═══ Text under study
The series is not over.
The Milwaukee Bucks have Giannis Antetokounmpo (assuming he’s a go in Game 5) and home-court advantage. If they take care of business at home, all they have to do is win one road game to redirect things in their favor.
The Miami Heat‘s utterly shocking Game 4 comeback was essentially Antetokounmpo’s first game of the series after leaving Game 1 with a back injury. The Heat are some kind of posteason gremlin, their sneering, fearless brutality bubbling to the surface every April and May. They are never too worried about whom they are playing. They respect good teams, sure. But they’re never scared, never awed by the stakes or roaring crowds or the long-limbed freight train careening toward them. When all else fails, they will knock you down and see if you get up.
══════
Prompt:
Please copy the passage on the Bucks–Heat series word for word, from "The Milwaukee Bucks" to "you get up.".
═══ Supplied material
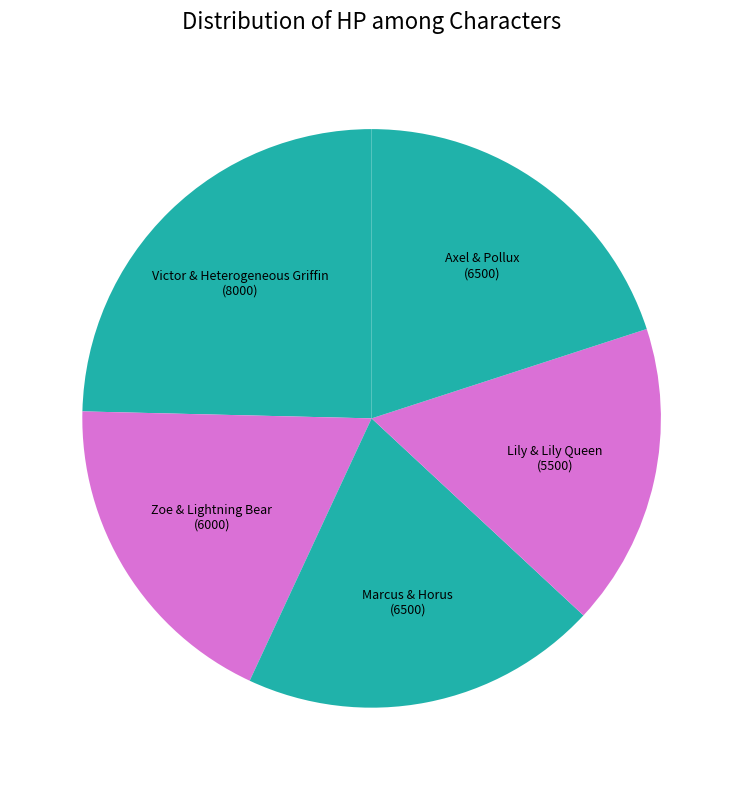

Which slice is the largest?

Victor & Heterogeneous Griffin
══════
═══ Supplied material
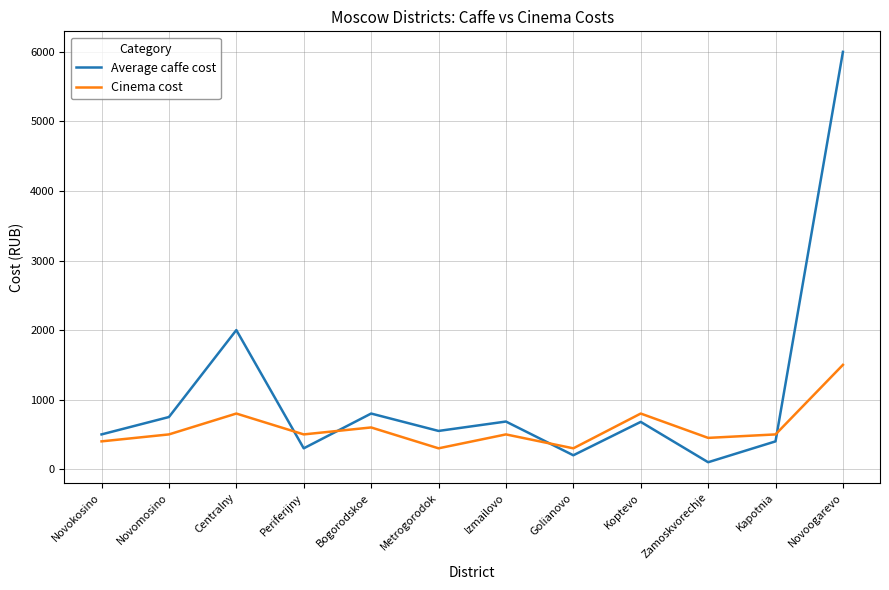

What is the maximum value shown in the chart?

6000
══════
Task response:
The Milwaukee Bucks have Giannis Antetokounmpo (assuming he’s a go in Game 5) and home-court advantage. If they take care of business at home, all they have to do is win one road game to redirect things in their favor.
The Miami Heat‘s utterly shocking Game 4 comeback was essentially Antetokounmpo’s first game of the series after leaving Game 1 with a back injury. The Heat are some kind of posteason gremlin, their sneering, fearless brutality bubbling to the surface every April and May. They are never too worried about whom they are playing. They respect good teams, sure. But they’re never scared, never awed by the stakes or roaring crowds or the long-limbed freight train careening toward them. When all else fails, they will knock you down and see if you get up.